Your answer should be the lines below from the one holding "image of testis" through the one holding "high-resolution micrograph shows", copied exactly and with nothing else.

++++++++++++++++++++

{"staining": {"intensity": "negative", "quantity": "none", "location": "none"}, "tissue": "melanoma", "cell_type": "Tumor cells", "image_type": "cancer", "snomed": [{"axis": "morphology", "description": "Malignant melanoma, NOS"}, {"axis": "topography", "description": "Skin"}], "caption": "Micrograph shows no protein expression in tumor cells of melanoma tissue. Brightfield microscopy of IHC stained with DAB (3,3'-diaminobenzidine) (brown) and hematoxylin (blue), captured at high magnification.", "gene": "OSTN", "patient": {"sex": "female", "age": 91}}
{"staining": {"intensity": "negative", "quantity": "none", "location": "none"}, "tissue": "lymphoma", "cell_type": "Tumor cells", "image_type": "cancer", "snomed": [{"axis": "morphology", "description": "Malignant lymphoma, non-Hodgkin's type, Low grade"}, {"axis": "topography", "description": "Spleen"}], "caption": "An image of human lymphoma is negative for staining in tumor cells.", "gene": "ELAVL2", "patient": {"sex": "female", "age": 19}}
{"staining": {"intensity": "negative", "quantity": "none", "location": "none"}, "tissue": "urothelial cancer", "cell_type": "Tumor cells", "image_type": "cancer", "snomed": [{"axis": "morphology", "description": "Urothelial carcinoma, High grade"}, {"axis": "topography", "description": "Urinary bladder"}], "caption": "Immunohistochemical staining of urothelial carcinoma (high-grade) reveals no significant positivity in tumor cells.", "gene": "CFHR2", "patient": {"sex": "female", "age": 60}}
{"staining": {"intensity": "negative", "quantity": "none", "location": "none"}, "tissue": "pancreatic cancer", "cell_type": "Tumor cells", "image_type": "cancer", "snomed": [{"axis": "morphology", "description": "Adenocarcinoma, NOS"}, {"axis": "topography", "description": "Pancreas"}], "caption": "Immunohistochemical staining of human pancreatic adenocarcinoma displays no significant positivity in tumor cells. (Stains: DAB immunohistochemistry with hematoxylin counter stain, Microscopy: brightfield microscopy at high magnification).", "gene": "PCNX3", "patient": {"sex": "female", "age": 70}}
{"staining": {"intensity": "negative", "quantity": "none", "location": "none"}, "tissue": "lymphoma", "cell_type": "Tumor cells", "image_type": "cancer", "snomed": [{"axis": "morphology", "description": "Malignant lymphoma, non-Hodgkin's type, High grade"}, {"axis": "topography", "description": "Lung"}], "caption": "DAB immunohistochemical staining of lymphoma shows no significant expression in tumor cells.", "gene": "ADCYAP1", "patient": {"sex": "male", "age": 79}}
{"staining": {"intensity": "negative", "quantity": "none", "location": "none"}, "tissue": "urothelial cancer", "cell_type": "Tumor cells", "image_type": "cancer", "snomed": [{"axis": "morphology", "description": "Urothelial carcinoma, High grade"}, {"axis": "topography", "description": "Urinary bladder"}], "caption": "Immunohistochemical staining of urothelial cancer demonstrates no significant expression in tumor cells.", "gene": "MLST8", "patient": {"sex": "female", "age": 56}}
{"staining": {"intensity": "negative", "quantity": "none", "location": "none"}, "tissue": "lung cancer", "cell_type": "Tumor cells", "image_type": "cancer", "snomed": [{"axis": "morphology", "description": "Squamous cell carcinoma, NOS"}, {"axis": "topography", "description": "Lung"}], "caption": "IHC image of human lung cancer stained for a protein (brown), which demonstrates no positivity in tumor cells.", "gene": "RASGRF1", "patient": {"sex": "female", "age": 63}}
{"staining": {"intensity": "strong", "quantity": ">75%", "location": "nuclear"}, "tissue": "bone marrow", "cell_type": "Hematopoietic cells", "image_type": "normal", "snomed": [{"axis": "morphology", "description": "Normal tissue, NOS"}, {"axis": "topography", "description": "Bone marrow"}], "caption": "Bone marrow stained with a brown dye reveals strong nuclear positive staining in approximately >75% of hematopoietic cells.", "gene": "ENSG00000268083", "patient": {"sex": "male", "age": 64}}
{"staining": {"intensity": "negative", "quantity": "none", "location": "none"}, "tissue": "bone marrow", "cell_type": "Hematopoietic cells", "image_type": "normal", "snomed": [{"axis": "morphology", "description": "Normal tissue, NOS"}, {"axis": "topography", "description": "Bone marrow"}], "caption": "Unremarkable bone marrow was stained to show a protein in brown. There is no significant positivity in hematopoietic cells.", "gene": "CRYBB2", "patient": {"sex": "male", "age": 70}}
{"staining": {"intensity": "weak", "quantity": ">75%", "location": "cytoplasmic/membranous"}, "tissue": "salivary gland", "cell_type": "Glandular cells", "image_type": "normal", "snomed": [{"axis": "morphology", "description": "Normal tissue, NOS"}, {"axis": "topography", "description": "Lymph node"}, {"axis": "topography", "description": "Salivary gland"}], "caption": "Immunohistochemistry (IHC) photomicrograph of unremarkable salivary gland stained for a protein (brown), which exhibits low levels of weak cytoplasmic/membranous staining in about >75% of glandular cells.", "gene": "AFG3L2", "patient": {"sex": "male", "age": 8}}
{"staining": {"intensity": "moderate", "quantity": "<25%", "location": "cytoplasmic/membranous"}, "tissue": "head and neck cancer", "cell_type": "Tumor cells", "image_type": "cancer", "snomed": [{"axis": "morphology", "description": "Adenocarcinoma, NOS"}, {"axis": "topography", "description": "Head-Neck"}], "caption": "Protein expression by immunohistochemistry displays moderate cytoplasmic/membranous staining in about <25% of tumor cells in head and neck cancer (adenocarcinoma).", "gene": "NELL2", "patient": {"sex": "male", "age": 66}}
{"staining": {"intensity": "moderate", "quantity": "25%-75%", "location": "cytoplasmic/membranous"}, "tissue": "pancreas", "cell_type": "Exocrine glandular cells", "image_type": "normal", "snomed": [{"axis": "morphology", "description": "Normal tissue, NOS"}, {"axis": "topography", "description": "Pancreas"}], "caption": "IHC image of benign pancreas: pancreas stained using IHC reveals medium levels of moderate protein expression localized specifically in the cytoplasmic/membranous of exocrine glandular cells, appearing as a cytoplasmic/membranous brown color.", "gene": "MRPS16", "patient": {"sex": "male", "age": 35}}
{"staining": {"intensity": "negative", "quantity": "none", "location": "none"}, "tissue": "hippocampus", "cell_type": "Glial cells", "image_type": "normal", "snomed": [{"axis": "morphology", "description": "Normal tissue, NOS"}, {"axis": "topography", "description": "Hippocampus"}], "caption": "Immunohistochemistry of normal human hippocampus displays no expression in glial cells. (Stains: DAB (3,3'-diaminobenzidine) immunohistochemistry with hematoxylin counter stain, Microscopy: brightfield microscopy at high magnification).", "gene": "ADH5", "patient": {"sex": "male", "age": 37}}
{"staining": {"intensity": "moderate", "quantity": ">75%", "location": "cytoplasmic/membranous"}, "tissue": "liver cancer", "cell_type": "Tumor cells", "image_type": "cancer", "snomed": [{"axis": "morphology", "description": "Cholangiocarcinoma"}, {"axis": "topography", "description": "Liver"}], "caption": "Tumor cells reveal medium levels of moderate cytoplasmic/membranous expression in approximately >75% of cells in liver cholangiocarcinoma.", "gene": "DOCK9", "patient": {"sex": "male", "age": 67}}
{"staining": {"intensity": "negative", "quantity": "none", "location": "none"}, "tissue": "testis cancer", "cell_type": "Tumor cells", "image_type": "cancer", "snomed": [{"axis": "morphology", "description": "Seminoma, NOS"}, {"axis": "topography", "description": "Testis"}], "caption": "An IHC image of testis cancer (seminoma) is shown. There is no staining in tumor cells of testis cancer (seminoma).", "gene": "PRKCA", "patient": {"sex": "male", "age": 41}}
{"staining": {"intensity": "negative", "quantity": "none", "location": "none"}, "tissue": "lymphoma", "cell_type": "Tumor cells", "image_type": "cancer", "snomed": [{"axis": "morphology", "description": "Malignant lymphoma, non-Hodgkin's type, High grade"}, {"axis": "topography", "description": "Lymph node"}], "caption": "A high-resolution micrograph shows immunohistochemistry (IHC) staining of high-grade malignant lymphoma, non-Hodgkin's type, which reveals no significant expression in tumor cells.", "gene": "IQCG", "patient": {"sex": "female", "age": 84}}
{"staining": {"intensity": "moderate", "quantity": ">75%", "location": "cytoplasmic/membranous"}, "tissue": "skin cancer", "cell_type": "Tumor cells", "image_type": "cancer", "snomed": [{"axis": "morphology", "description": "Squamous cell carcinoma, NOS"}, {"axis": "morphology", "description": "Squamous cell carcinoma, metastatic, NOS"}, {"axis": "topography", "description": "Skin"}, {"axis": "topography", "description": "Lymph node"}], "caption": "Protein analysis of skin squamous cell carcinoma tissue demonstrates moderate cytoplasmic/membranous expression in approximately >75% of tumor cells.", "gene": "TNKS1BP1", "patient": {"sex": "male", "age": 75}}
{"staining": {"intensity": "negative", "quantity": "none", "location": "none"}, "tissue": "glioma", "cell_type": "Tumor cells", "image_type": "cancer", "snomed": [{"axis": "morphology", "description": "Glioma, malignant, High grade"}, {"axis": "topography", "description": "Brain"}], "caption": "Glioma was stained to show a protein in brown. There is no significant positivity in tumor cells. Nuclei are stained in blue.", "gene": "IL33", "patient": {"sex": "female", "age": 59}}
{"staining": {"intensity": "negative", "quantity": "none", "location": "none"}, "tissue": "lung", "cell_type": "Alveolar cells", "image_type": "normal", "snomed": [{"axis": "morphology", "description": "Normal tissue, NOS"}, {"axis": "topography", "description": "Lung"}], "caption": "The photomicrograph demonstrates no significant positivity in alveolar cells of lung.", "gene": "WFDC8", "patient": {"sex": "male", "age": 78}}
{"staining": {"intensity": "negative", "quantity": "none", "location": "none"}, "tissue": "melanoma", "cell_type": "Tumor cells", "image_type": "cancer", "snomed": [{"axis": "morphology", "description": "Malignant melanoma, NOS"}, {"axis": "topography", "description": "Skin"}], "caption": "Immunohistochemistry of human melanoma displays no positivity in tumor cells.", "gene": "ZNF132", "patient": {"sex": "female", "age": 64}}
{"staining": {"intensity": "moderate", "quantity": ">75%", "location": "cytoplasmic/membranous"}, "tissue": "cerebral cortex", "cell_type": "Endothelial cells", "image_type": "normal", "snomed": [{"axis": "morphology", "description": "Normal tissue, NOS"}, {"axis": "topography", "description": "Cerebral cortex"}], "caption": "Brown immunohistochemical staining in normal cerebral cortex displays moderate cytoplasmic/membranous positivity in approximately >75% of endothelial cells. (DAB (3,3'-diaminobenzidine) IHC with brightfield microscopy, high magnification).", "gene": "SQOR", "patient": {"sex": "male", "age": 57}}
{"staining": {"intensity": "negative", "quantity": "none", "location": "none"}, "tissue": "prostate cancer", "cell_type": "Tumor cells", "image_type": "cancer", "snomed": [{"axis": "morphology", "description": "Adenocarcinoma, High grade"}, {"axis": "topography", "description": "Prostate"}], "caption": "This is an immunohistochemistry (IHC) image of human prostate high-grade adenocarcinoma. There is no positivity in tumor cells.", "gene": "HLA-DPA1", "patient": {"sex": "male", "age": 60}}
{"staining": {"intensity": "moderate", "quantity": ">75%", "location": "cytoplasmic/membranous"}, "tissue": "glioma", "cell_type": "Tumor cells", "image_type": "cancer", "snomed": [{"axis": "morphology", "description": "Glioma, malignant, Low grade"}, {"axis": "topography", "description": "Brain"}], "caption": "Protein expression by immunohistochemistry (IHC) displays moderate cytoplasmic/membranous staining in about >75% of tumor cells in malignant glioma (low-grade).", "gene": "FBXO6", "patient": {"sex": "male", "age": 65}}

++++++++++++++++++++

> _Reply to the task_
{"staining": {"intensity": "negative", "quantity": "none", "location": "none"}, "tissue": "testis cancer", "cell_type": "Tumor cells", "image_type": "cancer", "snomed": [{"axis": "morphology", "description": "Seminoma, NOS"}, {"axis": "topography", "description": "Testis"}], "caption": "An IHC image of testis cancer (seminoma) is shown. There is no staining in tumor cells of testis cancer (seminoma).", "gene": "PRKCA", "patient": {"sex": "male", "age": 41}}
{"staining": {"intensity": "negative", "quantity": "none", "location": "none"}, "tissue": "lymphoma", "cell_type": "Tumor cells", "image_type": "cancer", "snomed": [{"axis": "morphology", "description": "Malignant lymphoma, non-Hodgkin's type, High grade"}, {"axis": "topography", "description": "Lymph node"}], "caption": "A high-resolution micrograph shows immunohistochemistry (IHC) staining of high-grade malignant lymphoma, non-Hodgkin's type, which reveals no significant expression in tumor cells.", "gene": "IQCG", "patient": {"sex": "female", "age": 84}}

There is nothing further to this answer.